Ali's father Ali Abdel-Khaleq, who is a retired army commando, confirmed the close relationship between his son's companies and the army in a lengthy TV interview on a pro-el-Sissi TV network called Sada al-Balad.

He denied, however, that the military owes his son money and said it's the other way around. "I am shocked and devastated very much. The army is my life," he said.

Ali said his company, Amlak for General Contracting, has carried out projects with the military's business arm, the so-called Engineering Authority.

The agency became the biggest contractor for the country's mega projects, worth billions of dollars.

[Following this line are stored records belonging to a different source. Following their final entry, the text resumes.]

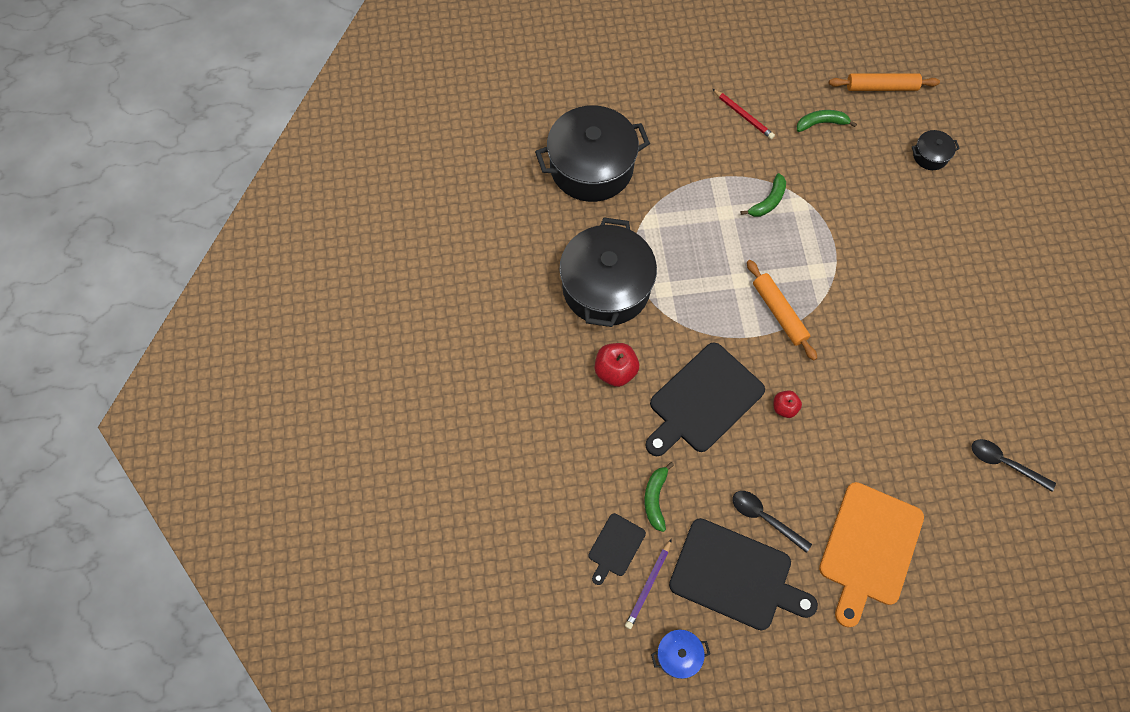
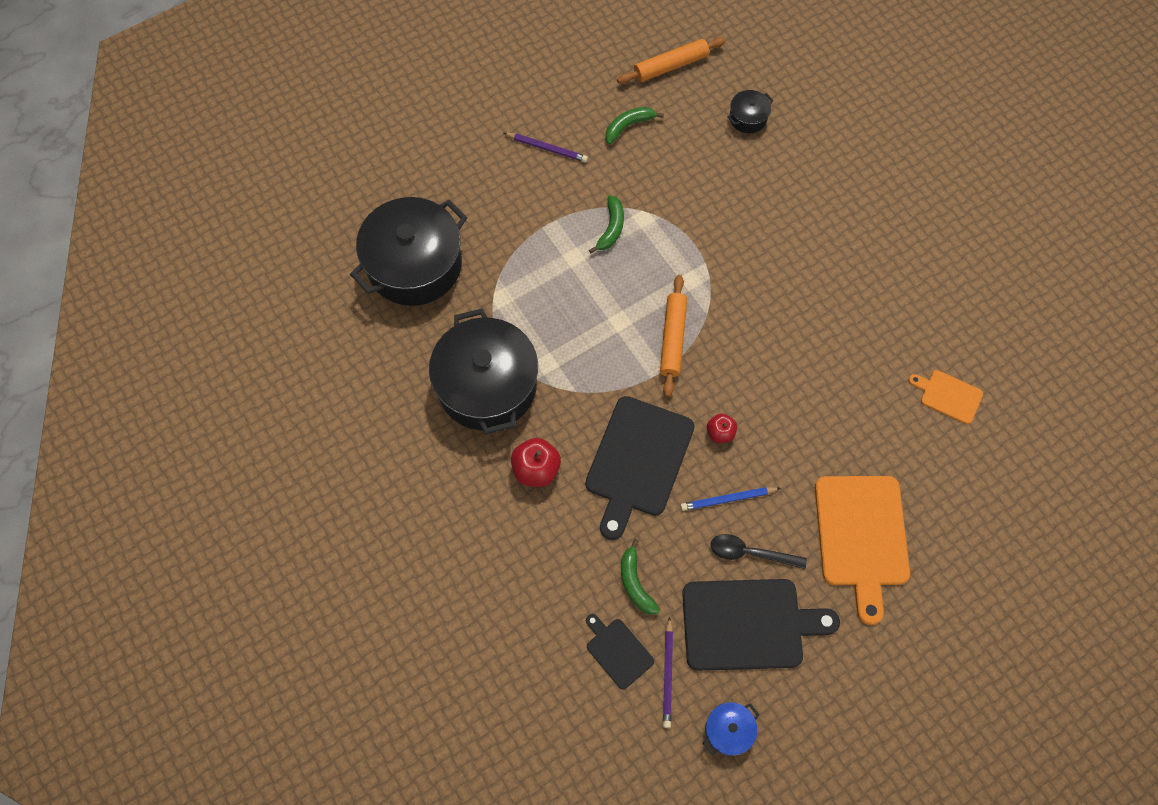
camera: 25 degrees left, 0 degrees up
(615, 547) = (618, 651): black cutting board -> black cutting board turned 135 degrees clockwise
(743, 115) = (547, 148): red pencil -> purple pencil
(765, 465) = (728, 499): none -> blue pencil
(779, 313) = (672, 338): orange rolling pin -> orange rolling pin turned 60 degrees clockwise
(1004, 463) = (948, 396): black spoon -> orange cutting board

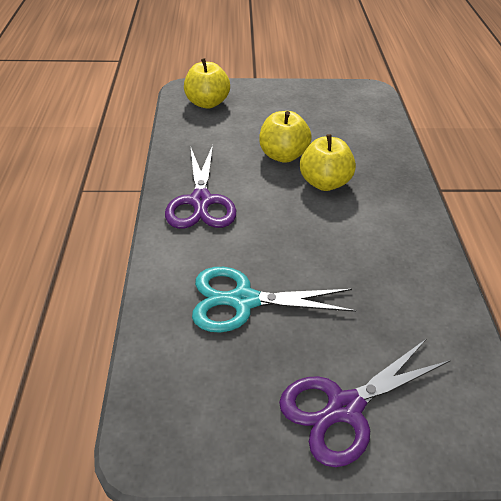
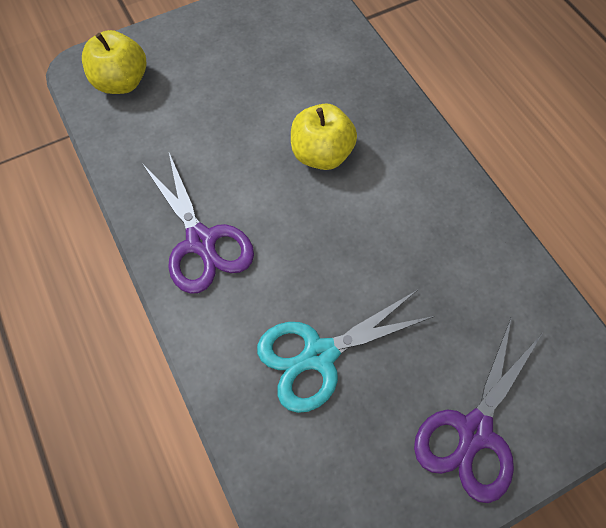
camera: 25 degrees left, 20 degrees up
(283, 155) = (256, 132): yellow apple -> none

However, due to many limitations either in expertise or capacity, the authority subcontracted with hundreds of civilian companies in return for a margin of profit.

Over the years, critics have questioned the expanding role of the military in the business world and economic interests and the seemingly unfair competition with the country's private sector. They say the military enjoys advantages because it's exempted from taxation, oversight and proper auditing.

In recent remarks, military spokesman Tamer al-Rifai said the total number of projects carried out by the army reached 2,300 and that 5 million Egyptians are working on them.

El-Sissi, who became president in 2014, said the military has overseen road projects costing 175 billion pounds, or just over $1 billion, and that his government has carried out projects worth more than $245 billion. He said he would inaugurate 14 new cities next year.

He had said the projects, ranging from new roads and housing complexes to an $8.5 billion military-led expansion of the Suez Canal, attract investors and create jobs.

Critics says the costs of such projects like the Suez Canal expansion and the new capital would have been better spent on rebuilding the wrecked economy and improving health and education.

They also see it as evidence of el-Sissi's authoritarianism, launching a multibillion-dollar plan with little debate.

El-Sissi often lashes out at those who question him, telling Egyptians to listen only to him and saying he's answerable to God alone. He often says Egypt's resources are limited — leading some Egyptians, struggling amid skyrocketing prices, to wonder why so much is spent on questionable projects.

Ali's videos come at a time when the Egyptian government has been pushing for painful austerity measures to overhaul the ailing economy.

"How come you spend all this money from public funds then say: 'we are very poor?'" Ali said in one video.

El-Sissi's government has implemented the International Monetary Fund recipe by imposing painful austerity measures in exchange for being granted a $12-billion loan, which Egypt secured in 2016.